───── RECORDS ─────

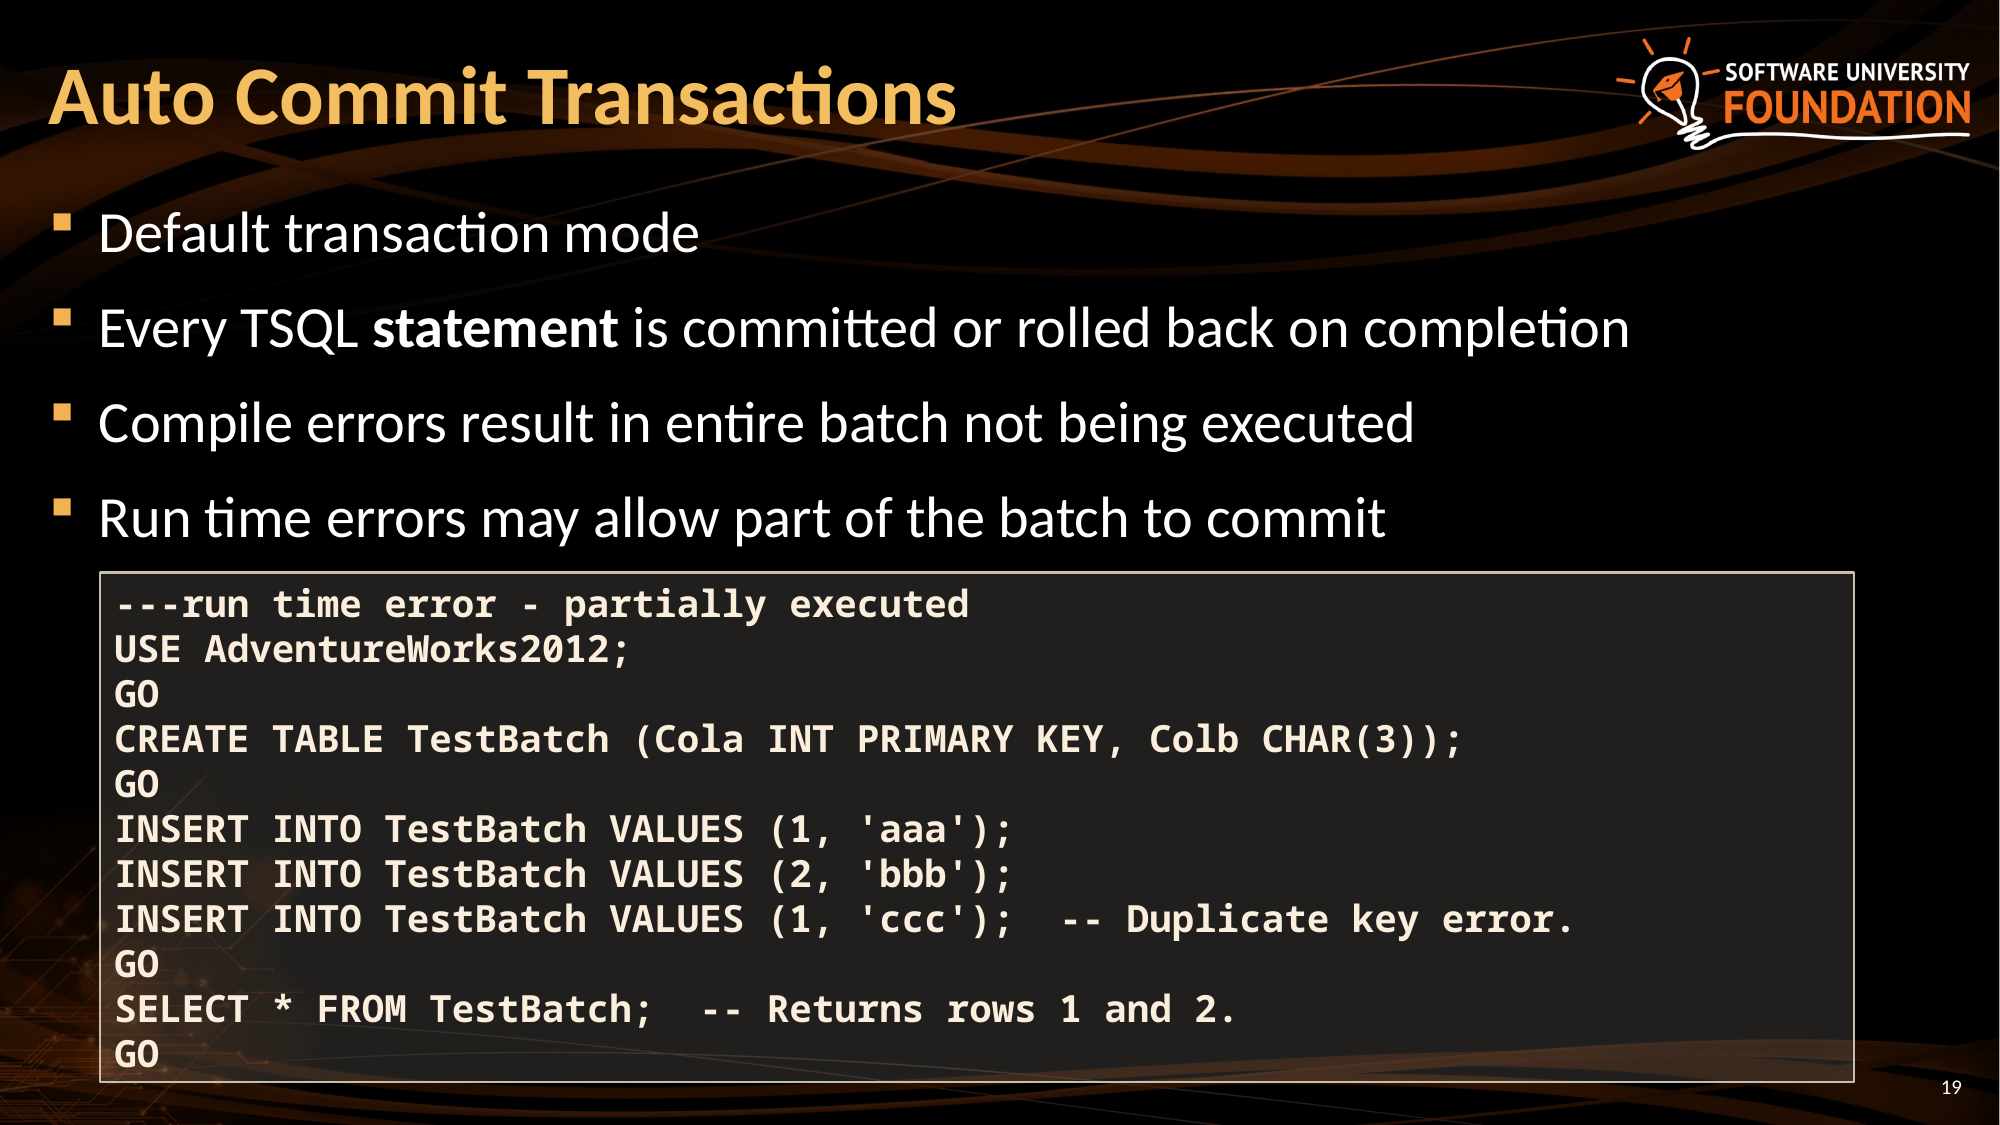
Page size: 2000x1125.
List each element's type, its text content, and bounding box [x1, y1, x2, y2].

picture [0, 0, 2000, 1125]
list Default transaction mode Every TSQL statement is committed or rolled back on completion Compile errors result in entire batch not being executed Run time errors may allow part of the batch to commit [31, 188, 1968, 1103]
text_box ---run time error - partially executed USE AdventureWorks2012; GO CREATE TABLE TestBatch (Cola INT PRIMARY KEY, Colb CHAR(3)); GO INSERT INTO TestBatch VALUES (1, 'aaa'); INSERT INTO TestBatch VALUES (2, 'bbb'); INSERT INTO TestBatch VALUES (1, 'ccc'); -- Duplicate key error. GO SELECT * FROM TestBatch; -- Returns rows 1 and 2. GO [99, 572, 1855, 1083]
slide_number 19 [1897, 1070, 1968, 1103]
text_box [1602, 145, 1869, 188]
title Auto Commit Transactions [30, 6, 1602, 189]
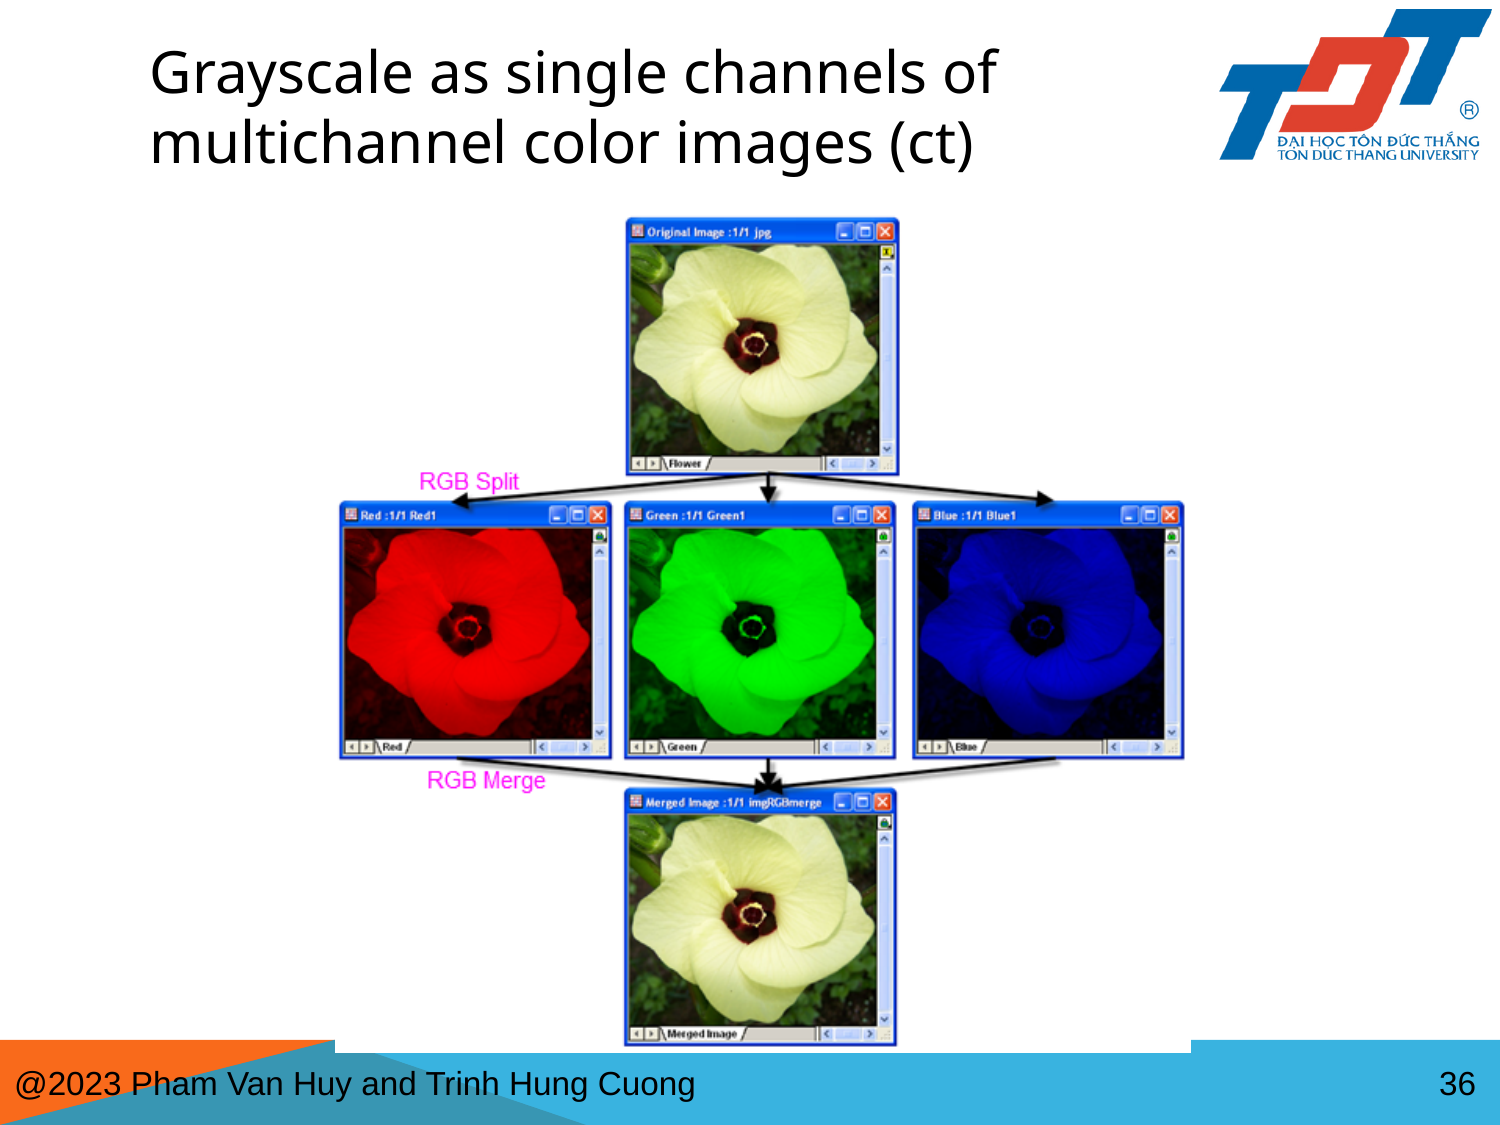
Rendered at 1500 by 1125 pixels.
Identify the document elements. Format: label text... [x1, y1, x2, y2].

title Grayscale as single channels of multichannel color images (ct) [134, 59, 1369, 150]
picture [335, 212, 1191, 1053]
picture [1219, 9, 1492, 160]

─────

#### YOUR GOAL:
The answer should match the data above word for word, with no pictures in it.

#### EXPECTED OUTPUT:
Page size: 2000x1125.
List each element's type, its text content, and bounding box [x1, y1, x2, y2].

picture [0, 0, 2000, 1125]
list Default transaction mode Every TSQL statement is committed or rolled back on completion Compile errors result in entire batch not being executed Run time errors may allow part of the batch to commit [31, 188, 1968, 1103]
text_box ---run time error - partially executed USE AdventureWorks2012; GO CREATE TABLE TestBatch (Cola INT PRIMARY KEY, Colb CHAR(3)); GO INSERT INTO TestBatch VALUES (1, 'aaa'); INSERT INTO TestBatch VALUES (2, 'bbb'); INSERT INTO TestBatch VALUES (1, 'ccc'); -- Duplicate key error. GO SELECT * FROM TestBatch; -- Returns rows 1 and 2. GO [99, 572, 1855, 1083]
slide_number 19 [1897, 1070, 1968, 1103]
text_box [1602, 145, 1869, 188]
title Auto Commit Transactions [30, 6, 1602, 189]
Rendered at 1500 by 1125 pixels.
Identify the document elements. Format: label text... [x1, y1, x2, y2].

title Grayscale as single channels of multichannel color images (ct) [134, 59, 1369, 150]
picture [335, 212, 1191, 1053]
picture [1219, 9, 1492, 160]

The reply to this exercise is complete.